IA no Brasil: Crise da Confiança ou Revolução? Empresas repensam aposta na Inteligência Artificial em 2026. Descubra a tendência que pode salvar o mercado!
O entusiasmo inicial em torno da inteligência artificial no mercado brasileiro, que marcou os anos anteriores, deu lugar a uma avaliação mais realista em 2026. Empresas estão percebendo que a simples adoção de IA não garante sucesso, e que a falta de dados bem estruturados e com contexto confiável pode gerar mais prejuízos do que benefícios.
Para entender as principais tendências que definirão o cenário, conversamos com Paulo Cesar Costa, especialista em Marketing e Inteligência de Dados, e CEO da PH3A.
Uma das tendências mais importantes que ele destaca é a chamada “IA com lastro”. Trata-se de modelos de inteligência artificial que deixam de ser genéricos e passam a ser alimentados com informações específicas e proprietárias de cada empresa.

[Trechos de dados]
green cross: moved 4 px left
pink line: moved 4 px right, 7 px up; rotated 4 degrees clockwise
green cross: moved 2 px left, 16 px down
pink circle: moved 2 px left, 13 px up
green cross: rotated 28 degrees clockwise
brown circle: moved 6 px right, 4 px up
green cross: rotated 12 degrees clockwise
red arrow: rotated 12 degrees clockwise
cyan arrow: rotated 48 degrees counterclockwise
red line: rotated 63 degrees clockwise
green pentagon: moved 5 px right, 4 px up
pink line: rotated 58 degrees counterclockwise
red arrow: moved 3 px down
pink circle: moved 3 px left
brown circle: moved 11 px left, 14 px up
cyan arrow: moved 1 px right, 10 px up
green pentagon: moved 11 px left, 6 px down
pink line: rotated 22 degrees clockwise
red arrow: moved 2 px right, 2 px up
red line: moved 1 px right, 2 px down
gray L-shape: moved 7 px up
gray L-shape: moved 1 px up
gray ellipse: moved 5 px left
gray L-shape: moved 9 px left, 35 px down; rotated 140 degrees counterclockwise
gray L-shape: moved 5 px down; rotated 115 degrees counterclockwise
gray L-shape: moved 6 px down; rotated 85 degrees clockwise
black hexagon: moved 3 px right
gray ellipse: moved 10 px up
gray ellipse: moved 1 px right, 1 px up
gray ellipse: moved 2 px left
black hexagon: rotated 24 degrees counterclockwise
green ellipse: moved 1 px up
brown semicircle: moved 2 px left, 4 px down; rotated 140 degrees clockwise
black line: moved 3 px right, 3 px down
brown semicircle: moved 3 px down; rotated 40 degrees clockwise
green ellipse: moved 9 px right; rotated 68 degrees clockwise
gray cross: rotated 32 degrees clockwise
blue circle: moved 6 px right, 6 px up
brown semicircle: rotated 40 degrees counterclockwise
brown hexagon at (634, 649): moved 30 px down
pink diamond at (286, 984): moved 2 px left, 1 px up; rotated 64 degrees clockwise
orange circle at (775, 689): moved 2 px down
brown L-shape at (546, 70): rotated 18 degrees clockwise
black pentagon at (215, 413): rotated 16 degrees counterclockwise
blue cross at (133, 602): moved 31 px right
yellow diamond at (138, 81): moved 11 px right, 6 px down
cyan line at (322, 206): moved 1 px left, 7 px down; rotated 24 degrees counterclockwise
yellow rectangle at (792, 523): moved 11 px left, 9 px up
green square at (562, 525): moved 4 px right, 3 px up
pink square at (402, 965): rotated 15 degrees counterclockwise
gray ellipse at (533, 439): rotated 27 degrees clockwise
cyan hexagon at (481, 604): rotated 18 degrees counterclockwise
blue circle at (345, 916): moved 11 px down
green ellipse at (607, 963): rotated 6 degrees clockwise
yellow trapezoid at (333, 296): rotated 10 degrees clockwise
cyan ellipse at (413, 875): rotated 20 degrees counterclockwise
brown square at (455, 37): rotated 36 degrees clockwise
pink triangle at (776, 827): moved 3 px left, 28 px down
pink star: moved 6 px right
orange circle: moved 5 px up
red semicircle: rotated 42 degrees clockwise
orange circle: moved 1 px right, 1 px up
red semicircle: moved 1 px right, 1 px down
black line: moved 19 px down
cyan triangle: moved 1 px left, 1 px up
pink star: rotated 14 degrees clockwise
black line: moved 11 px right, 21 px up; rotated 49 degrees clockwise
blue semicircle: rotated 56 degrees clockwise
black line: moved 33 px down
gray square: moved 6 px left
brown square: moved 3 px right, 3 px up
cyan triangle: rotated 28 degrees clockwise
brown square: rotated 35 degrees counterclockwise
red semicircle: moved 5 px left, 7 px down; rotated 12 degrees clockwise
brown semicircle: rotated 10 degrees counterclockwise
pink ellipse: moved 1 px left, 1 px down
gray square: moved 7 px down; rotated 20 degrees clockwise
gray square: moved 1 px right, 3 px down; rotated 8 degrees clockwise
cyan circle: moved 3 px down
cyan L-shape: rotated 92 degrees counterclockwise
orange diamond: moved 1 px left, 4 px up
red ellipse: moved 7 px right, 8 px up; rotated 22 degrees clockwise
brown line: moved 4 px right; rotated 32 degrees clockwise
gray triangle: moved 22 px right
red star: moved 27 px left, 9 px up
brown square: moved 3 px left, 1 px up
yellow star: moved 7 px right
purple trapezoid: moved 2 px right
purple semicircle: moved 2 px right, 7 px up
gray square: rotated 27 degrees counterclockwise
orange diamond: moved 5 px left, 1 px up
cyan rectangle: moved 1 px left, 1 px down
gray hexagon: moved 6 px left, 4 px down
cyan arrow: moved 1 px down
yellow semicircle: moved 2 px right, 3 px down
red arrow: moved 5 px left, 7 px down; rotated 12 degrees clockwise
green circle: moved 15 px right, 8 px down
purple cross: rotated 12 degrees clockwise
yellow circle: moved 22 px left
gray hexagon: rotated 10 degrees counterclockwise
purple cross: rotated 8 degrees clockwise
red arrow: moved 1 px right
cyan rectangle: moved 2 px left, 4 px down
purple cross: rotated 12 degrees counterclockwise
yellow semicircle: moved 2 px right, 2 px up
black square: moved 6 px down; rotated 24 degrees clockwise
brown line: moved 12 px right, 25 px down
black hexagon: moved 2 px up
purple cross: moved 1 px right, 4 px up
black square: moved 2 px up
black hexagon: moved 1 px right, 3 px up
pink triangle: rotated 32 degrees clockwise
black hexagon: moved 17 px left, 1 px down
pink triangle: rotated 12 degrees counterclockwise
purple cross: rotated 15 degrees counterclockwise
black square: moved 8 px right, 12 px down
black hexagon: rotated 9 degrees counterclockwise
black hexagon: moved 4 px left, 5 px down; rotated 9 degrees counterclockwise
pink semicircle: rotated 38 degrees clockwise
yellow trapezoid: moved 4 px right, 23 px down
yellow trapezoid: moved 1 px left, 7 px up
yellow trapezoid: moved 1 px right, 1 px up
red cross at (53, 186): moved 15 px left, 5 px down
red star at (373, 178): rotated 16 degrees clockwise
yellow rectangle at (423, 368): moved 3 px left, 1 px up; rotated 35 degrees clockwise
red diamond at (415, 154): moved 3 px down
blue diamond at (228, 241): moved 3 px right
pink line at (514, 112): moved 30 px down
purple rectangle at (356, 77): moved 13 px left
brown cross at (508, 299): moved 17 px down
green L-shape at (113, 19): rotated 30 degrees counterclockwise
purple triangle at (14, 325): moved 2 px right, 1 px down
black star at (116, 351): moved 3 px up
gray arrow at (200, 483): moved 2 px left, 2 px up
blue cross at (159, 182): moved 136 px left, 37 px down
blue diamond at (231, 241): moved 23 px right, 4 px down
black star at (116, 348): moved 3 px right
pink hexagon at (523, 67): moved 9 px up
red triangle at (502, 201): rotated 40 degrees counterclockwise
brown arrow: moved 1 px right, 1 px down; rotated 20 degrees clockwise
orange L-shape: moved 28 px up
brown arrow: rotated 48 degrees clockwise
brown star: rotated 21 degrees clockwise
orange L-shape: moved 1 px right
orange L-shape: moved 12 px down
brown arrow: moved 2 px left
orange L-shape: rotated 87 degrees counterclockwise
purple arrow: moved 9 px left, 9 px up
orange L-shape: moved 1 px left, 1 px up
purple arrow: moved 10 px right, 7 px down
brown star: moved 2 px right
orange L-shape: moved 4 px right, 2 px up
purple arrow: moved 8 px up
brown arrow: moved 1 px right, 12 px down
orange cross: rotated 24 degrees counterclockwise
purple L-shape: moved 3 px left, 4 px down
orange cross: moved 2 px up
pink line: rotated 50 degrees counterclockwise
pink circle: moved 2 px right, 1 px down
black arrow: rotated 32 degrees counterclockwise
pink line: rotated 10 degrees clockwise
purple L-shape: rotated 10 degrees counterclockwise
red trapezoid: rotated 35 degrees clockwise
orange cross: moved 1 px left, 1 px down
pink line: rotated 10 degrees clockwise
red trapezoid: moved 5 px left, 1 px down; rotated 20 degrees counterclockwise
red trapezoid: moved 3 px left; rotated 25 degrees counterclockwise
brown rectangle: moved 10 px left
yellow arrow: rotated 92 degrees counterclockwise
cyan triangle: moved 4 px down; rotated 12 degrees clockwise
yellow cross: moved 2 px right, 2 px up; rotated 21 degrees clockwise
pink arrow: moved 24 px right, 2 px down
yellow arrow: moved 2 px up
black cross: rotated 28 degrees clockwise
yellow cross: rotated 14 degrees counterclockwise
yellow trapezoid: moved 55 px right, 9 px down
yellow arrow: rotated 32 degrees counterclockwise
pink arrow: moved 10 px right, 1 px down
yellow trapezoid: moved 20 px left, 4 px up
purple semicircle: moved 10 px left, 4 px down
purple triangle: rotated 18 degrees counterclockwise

_QUESTÕES DE ESTUDO_
1 - Liste as duas áreas de especialidade e o cargo que o texto sobre IA no Brasil atribui a Paulo Cesar Costa.
2 - Segundo o texto sobre IA no Brasil, que tendência Paulo Cesar Costa destaca como uma das mais importantes?
3 - Prossiga com o texto sobre IA no Brasil a partir da última frase apresentada.

_LISTA DE RESPOSTAS_
1 - Marketing; Inteligência de Dados; CEO da PH3A

2 - A chamada "IA com lastro".

3 -
Isso inclui manuais internos, propostas comerciais, históricos de clientes e documentos operacionais. Paulo explica que essa abordagem reduz drasticamente o risco de erros (“alucinações”) e aumenta a confiabilidade das respostas, especialmente em áreas críticas como análise de crédito, prevenção de fraudes e atendimento ao cliente.
Outra tendência crucial é a substituição do conceito tradicional de “big data” pelo “right data”. Paulo argumenta que muitas empresas brasileiras não possuem grandes volumes de dados, mas sim bases fragmentadas, inconsistentes e com lacunas.
A prioridade agora é a qualidade dos dados, o contexto em que eles são utilizados e a utilidade no momento certo para a tomada de decisões. Ele ressalta que soluções focadas na qualificação de dados estão ganhando destaque, permitindo decisões mais assertivas mesmo em ambientes com baixa maturidade analítica.
A terceira tendência relevante, segundo o CEO, é o uso da IA para resolver problemas concretos do dia a dia das empresas, em vez de apenas experimentação. Inadimplência, fraudes e conversão comercial se tornam os principais focos de aplicação, com modelos de IA cada vez mais integrados aos processos operacionais.
O foco se desloca do “insight” (descoberta de informações) para a “ação”, automatizando decisões e reduzindo perdas financeiras de forma mensurável.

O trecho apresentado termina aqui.